Pour Dominic Thiem,l’heure a sonné en Californie. Le terrien belge verra peut-être la fin de son calvaire avant l’arrivée du printemps et de la surface ocre.
“David retrouvera Monaco dès son retour. Il s’y sent bien. S’il est assez porté par son entourage, il pourra déjà réaliser de bons résultats à ce tournoi. Il devra peut-être attendre Barcelone ou Madrid. Qu’importe ! Les résultats reviendront. Il n’est pas fini. Il a encore de beaux jours devant lui”, poursuit-il avant de conclure sur des mots que David Goffin lui a dit. “Il m’a dit qu’il a toutes les notes correctes, mais la partition est encore dans le désordre.”
Miami, le meilleur et le pire pour lui
Le demi-finaliste en 2016 à Miami jouera au 2 e tour soit Andujar soit Karlovic. Bye au premier tour, David Goffin affrontera au 2 e tour le vainqueur du match entre Pablo Andujar et Ivo Karlovic. Depuis sa demi-finale à Miami en mars 2016, David Goffin n’est plus en réussite à Miami. En 2017, il perdait sans honte en huitièmes de finale contre Nick Kyrgios. En 2018, il effectuait un passage éclair et catastrophique. Retour vers le passé. Blessé un mois plus tôt à Rotterdam en demi-finale à l’œil, David Goffin avait zappé Marseille et Indian Wells et tenté sa chance à Miami en sachant qu’il était d’ores et déjà forfait pour le quart de finale à Nashville le 6 avril.
“Je devrai également renoncer à la rencontre de Coupe Davis contre les Etats-Unis afin de pouvoir contrôler mon œil après la compétition de Miami”, avait-il énigmatiquement précisé à l’aube de son entrée en lice à Miami. Les observateurs s’étonnaient donc de le voir au Masters 1000.
L’expérience avait été désastreuse. Le Liégeois s’était incliné 6-0, 6-1 face au Portugais Joao Sousa, 80 e au classement ATP, au terme d’une partie d’1 heure et 1 minute. De plus, il avait débarqué dans la peau de la 7 e tête de série avec cette lourde étiquette de finaliste du Masters.

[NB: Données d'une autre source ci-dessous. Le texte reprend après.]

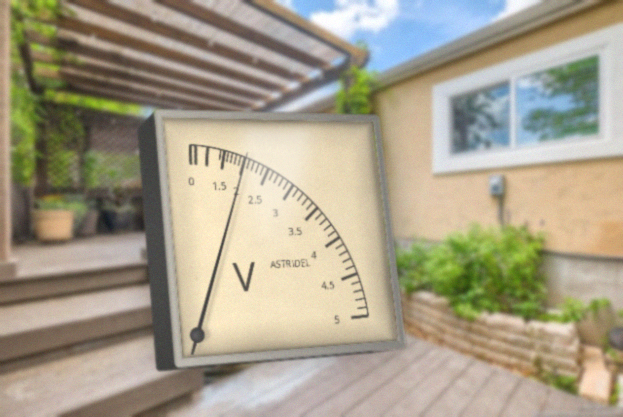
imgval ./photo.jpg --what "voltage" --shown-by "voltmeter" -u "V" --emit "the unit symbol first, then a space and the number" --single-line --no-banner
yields V 2
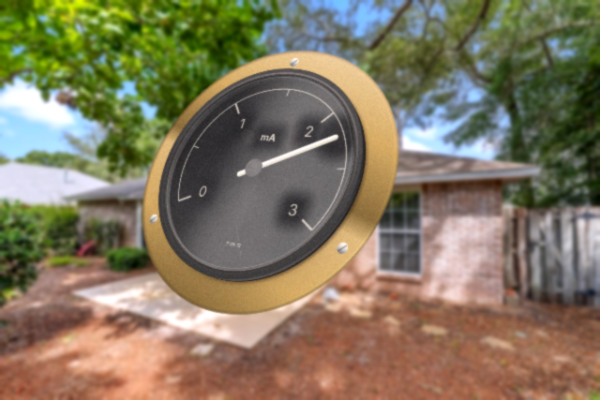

Un an plus tard, il retrouve Miami sans grande ambition. Il est désormais 20e mondial, mais n’a remporté que 4 matches contre 6 défaites depuis le 1er janvier. Sa tentative de relance au Challenger de Phoenix s’est révélée négative vu sa défaite contre le 168e joueur mondial dès les quarts.
Si l’an passé son corps était meurtri, cette année c’est sa tête. Au rayon des bonnes nouvelles, on épinglera l’apport de son nouvel entraîneur Thomas Johansson et la certitude qu’un bon match pourrait dissiper de nombreux doutes.